• PROVIDED ENTRIES

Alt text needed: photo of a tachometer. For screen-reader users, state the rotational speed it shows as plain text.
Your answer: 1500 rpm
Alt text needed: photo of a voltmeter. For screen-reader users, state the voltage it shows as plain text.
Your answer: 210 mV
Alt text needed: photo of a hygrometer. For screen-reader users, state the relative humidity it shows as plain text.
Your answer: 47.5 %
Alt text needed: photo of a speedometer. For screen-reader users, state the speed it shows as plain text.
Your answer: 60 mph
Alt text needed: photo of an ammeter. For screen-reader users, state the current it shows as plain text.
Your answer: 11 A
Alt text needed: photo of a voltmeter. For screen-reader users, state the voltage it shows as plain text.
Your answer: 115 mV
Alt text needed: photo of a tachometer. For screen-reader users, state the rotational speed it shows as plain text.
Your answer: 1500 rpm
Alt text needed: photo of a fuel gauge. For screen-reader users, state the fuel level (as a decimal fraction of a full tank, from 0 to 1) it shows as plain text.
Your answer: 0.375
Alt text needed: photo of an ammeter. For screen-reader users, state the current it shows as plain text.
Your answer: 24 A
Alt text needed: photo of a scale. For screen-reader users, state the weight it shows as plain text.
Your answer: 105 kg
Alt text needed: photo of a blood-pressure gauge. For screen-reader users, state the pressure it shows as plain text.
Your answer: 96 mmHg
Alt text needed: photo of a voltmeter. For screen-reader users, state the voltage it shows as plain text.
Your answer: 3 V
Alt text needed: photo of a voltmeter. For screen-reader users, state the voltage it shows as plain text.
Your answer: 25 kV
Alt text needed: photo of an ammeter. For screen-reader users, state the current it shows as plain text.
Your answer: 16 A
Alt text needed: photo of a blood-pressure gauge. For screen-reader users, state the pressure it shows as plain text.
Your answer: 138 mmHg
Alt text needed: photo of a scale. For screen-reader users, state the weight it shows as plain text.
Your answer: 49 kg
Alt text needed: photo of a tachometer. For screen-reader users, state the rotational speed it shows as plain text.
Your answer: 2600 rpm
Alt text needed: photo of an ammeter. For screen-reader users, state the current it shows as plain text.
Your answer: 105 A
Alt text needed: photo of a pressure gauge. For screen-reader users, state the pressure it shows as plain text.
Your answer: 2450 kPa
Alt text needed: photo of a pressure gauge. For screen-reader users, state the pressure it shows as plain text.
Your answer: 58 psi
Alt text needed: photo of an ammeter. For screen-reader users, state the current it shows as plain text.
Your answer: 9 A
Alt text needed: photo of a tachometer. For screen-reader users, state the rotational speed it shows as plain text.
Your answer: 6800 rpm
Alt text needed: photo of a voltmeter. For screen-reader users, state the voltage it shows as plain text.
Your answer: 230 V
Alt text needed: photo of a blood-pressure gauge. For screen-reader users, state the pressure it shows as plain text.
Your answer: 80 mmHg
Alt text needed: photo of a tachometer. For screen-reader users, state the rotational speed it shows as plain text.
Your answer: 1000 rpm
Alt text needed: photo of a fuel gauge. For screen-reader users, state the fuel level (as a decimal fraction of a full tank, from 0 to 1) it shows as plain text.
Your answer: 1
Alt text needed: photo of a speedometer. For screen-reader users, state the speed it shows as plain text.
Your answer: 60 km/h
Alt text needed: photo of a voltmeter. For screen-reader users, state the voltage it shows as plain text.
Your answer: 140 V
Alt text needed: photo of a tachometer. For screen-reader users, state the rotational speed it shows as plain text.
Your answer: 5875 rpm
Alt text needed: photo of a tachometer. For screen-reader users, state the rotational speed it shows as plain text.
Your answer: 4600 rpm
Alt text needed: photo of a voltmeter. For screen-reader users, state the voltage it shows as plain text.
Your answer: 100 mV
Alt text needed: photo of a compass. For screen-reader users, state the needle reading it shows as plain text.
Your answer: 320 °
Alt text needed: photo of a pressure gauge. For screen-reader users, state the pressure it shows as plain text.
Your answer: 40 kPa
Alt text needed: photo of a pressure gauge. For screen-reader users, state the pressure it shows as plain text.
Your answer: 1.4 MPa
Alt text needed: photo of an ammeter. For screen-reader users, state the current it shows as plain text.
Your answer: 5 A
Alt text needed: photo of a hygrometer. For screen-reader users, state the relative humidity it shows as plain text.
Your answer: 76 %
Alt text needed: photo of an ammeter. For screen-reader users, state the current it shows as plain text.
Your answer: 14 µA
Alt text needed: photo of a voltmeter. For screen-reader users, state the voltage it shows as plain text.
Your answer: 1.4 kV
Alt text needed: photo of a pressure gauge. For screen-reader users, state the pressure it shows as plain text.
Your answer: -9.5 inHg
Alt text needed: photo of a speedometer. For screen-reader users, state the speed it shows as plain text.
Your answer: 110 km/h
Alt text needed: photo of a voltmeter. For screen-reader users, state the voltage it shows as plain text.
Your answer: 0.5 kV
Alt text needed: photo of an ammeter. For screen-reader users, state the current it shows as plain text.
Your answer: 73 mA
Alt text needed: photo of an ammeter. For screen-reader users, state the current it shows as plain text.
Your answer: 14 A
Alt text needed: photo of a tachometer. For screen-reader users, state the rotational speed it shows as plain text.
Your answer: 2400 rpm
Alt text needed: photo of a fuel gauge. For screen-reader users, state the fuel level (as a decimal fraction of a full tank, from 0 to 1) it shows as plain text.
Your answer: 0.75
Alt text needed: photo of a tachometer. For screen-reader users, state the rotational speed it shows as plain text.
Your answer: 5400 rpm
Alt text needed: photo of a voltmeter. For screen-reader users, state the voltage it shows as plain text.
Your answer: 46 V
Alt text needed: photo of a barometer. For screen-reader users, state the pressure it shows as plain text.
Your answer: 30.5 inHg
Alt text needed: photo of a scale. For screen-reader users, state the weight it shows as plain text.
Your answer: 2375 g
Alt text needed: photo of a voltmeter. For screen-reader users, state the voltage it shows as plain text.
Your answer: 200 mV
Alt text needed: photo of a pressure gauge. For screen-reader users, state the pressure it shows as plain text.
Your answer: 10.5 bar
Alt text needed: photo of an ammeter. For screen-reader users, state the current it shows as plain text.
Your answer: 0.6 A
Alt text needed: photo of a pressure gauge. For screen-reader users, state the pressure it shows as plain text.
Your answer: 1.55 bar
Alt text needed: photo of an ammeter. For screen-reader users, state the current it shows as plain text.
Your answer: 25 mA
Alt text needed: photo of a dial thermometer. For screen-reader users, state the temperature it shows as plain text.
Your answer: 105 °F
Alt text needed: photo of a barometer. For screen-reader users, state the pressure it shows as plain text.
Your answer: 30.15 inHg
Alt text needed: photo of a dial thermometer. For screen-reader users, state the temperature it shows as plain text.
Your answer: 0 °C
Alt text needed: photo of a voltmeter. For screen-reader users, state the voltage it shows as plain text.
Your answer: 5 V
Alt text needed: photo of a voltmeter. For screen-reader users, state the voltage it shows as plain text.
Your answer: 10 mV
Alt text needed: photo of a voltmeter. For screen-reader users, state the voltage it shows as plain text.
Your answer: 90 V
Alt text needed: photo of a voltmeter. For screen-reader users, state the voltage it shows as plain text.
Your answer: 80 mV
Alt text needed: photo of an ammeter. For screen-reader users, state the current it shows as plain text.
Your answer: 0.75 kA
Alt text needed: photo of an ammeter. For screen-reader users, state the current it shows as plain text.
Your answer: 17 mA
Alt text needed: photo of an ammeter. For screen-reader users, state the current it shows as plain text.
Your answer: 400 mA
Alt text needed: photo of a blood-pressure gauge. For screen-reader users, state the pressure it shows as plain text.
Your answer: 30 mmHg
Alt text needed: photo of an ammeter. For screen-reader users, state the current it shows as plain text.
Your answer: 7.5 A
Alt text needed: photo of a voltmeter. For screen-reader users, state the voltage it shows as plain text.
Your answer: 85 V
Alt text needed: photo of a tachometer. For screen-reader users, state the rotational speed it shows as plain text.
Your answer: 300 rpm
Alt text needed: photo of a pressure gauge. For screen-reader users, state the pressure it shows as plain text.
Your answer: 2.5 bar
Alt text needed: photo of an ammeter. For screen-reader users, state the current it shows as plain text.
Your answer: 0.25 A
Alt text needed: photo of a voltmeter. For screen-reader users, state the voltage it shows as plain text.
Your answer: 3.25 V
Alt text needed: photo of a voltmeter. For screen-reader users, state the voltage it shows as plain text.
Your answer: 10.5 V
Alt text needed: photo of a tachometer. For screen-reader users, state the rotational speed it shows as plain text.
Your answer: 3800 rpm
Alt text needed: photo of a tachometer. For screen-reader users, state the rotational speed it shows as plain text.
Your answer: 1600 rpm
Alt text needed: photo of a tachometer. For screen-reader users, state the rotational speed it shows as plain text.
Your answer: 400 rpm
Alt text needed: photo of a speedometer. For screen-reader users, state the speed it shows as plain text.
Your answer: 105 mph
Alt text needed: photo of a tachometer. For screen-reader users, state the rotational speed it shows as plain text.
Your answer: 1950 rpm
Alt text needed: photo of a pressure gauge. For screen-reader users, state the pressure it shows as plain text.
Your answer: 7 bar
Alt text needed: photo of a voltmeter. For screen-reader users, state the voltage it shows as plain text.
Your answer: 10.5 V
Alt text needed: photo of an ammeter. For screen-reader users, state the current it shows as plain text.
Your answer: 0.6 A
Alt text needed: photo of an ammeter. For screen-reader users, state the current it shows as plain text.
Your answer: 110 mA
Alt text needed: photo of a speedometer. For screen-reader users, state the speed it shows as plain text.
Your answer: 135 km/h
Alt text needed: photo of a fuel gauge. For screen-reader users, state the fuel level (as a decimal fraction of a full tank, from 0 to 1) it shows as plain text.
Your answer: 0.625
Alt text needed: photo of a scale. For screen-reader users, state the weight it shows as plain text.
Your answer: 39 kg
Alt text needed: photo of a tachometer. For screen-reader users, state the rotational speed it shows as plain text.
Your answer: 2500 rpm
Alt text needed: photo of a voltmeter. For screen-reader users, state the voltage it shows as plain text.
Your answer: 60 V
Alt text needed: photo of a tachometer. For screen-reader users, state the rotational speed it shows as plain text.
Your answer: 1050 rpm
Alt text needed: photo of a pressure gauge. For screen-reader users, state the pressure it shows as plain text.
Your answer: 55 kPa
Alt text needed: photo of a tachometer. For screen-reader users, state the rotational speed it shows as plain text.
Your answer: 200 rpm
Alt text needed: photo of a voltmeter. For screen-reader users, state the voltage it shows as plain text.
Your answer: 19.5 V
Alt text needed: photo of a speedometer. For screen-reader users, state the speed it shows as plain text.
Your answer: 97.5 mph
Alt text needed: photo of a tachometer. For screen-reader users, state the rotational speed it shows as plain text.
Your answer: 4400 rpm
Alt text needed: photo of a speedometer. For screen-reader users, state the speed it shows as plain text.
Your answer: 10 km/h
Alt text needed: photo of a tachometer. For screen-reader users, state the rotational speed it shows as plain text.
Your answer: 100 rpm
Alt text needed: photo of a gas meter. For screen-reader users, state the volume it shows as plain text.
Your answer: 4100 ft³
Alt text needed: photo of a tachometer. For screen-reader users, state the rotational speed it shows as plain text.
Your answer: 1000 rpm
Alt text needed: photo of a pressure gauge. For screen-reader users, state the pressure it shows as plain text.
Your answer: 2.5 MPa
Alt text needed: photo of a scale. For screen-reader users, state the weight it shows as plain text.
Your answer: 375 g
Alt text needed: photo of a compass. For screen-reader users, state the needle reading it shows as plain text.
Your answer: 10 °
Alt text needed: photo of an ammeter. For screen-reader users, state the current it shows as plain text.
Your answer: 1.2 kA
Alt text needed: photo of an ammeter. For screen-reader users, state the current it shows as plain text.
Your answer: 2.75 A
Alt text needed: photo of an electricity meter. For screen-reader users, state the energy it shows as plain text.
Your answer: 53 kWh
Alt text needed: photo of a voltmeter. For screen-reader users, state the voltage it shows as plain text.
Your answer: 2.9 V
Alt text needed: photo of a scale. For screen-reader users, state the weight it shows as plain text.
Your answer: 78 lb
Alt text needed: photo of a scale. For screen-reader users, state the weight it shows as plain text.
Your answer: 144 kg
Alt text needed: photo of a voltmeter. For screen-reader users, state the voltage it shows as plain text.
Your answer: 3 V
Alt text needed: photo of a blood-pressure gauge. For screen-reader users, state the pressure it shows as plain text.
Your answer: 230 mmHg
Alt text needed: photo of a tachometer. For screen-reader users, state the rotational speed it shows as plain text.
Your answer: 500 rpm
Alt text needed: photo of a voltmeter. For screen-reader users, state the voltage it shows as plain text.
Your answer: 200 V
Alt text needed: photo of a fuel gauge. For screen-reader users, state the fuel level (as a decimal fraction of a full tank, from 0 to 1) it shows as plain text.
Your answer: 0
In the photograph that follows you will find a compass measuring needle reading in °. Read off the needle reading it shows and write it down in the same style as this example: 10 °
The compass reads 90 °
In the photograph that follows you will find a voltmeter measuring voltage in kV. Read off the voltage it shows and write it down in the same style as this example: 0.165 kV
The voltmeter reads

• EXERCISE PROMPT
Reproduce, without alteration, the stretch of the listing above from the line containing "In the photograph that follows you will find a compass" through the final line of the listing.

• EXERCISE RESULT
In the photograph that follows you will find a compass measuring needle reading in °. Read off the needle reading it shows and write it down in the same style as this example: 10 °
The compass reads 90 °
In the photograph that follows you will find a voltmeter measuring voltage in kV. Read off the voltage it shows and write it down in the same style as this example: 0.165 kV
The voltmeter reads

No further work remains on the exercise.